Hi! Are there any general tips for debugging slow-...
# ktor
m
Hi! Are there any general tips for debugging slow-performing ktor backends? We have a backend service with a mildish load (~1k rpm per instance) running on ktor and it seems to get stuck at times for no obvious reason - e.g. a ~1ms request taking a minute or more. In some cases we don't even observe the issues at the handler level. We do put blocking tasks off to the IO dispatcher and we've increased it's size substantially. I suspect there's a dispatcher that ends up being a bottleneck, either the io or one of the netty ones. I'm not sure from what angle to approach debugging this though?
b
It might make sense to put blocking tasks on a separate dispatcher with its own thread pool if the IO dispatcher is getting saturated, since Ktor relies on this in some places. It's always good to capture a thread dump and see what's going on with the threads, and if there's a lot in waiting when things slow down then it's possible some blocking operation is gumming up a dispatcher.
a
@madisp, can you tell me which server engine do you use?
m
I'm using the netty engine
@Bruce Hamilton good point - I was already thinking of maybe offloading stuff like db operations to a separate virt thread pool
it would be really awesome if there was a non-hackish way of attaching micrometer/prometheus metrics to dispatchers
I started monitoring the various Netty event loop groups and it looks like it's the
call
group that gets a lot of pending tasks in spikes - what exactly does that event loop group do?

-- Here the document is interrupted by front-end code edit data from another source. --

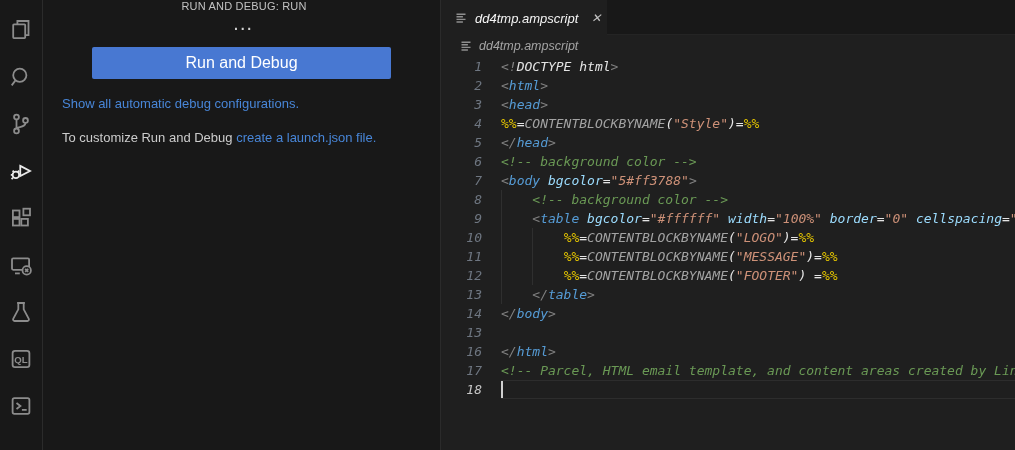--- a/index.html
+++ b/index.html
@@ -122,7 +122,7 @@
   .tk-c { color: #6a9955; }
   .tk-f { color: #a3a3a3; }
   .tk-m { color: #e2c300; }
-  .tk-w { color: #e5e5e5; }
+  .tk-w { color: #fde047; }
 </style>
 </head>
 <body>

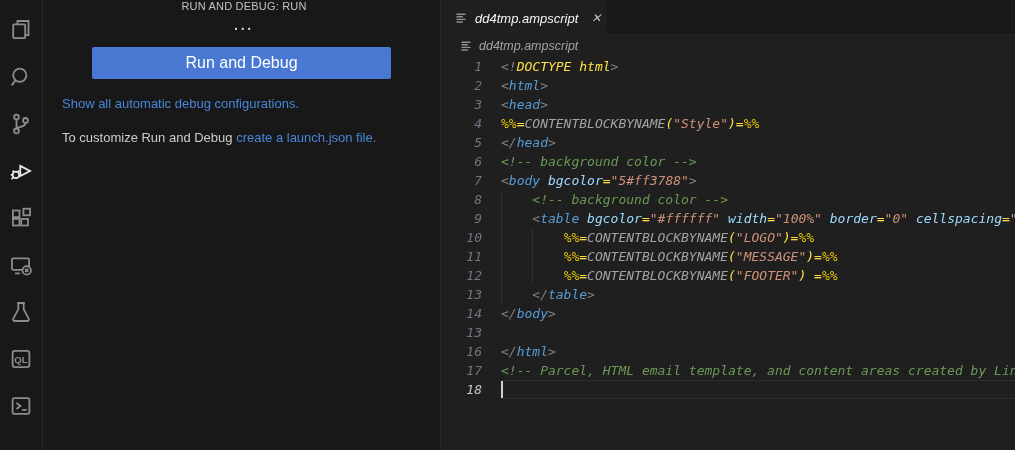--- a/index.html
+++ b/index.html
@@ -293,7 +293,7 @@
           <div class="lc"><span class="tk-c">&lt;!-- Parcel, HTML email template, and content areas created by Lin</span></div>
         </div>
         <div class="code-line active">
-          <div class="ln">18</div>
+          <div class="ln">20</div>
           <div class="lc"><span class="cursor"></span></div>
         </div>
       </div>

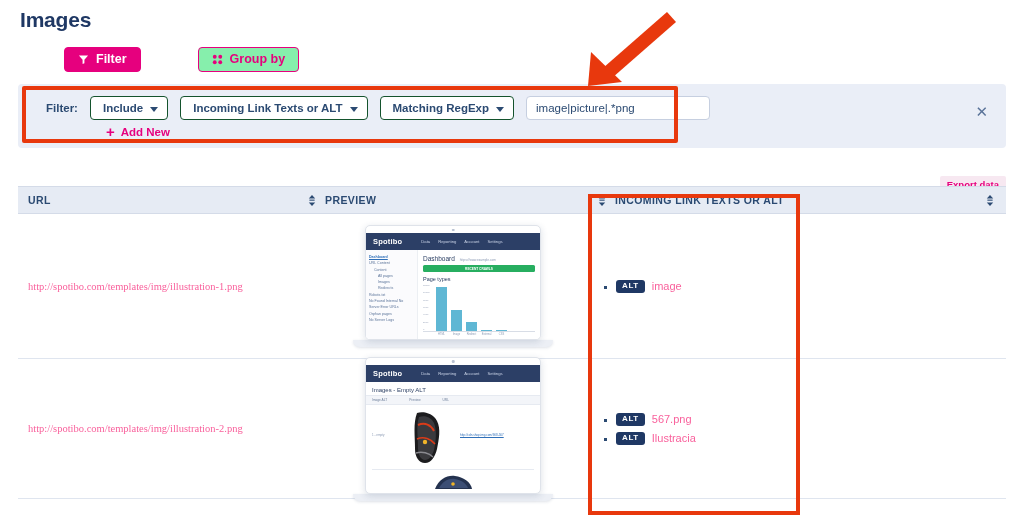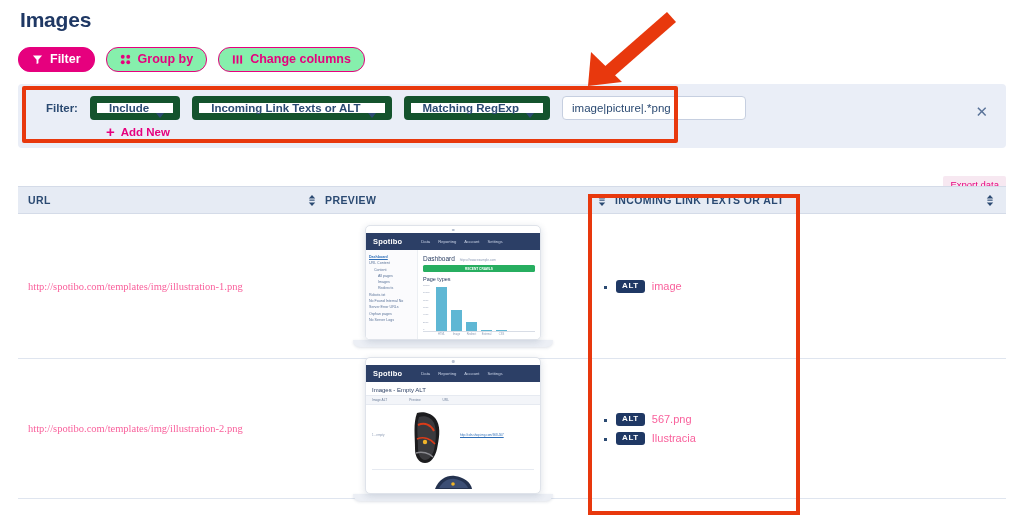--- a/index.html
+++ b/index.html
@@ -25,8 +25,8 @@
   .tbtn {
     display:flex; align-items:center; gap:7px;
     height:25px; padding:11px 13px;
-    border-radius:12px; font-size:12.5px; font-weight:bold;
-    cursor:pointer; white-space:nowrap; line-height:1;
+    border-radius:4px; font-size:12.5px; font-weight:bold;
+    cursor:pointer; white-space:nowrap; line-height:1;margin-left:46px;
   }
   .tbtn.solid { background:#e6007e; color:#fff; border:1px solid #e6007e; }
   .tbtn.ghost { background:#86efac; color:#e6007e; border:1.6px solid #e6007e; }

is this the handler / pipeline event loop group?
b
yes, that's the one
you can try increasing the number of threads available by updating
callGroupSize
, though there shouldn't be any blocking calls in there... unless there's some plugin or intercepter running afoul
m
ok, I see pending tasks climbing up to ~500 or so under load, while
ktor_http_server_requests_active
is 30
🤔 1
io pool is 512 threads, I'll see whether I can find anything on what could be blocking this
I don't think increasing
callGroupSize
would help as well, the group has 4 threads (we have 4 vcpu) and only one of the threads peaks for a few seconds
so it looks like something chokes on one of the call group event loops and then tasks start piling up on that thread (I'm assuming the incoming requests are distributed somewhat uniformly across the call group)
b
I know the default active request limit is 32, so it sounds like that's hitting the cap there... if there's nothing stuck in waiting, then it could just be the OS churning on freeing ports or some other I/O
m
hmm, active request limit of 32 feels very low - is there a way to tune this value somewhere? do long-running requests like websockets or sse responses consume out of that limit?
b
oh that's a good question, I would hope not... the property is
ktor.deployment.runningLimit
or just
runningLimit = 100
if you're not using a config file
👍 1
m
that's a good hint, thanks! I'll do some experiments
hmm, I might be using this wrong, what exactly is considered an active request here? For kicks, I set
runningLimit = 3
, ran 12 long(ish) requests in parallel and didn't observe any queuing
b
huh, I'm not very familiar with the mechanism. I guess it throttles the number of requests doing I/O at the same time... it determines whether or not to call https://netty.io/4.1/api/io/netty/channel/ChannelHandlerContext.html#read--
m
I got as far, it’s a different number of active requests from the metrics one
it looks a bit sus wrt when the limit is actually hit though, I’ll experiment a bit more and get back to you tomorrow
🙏 1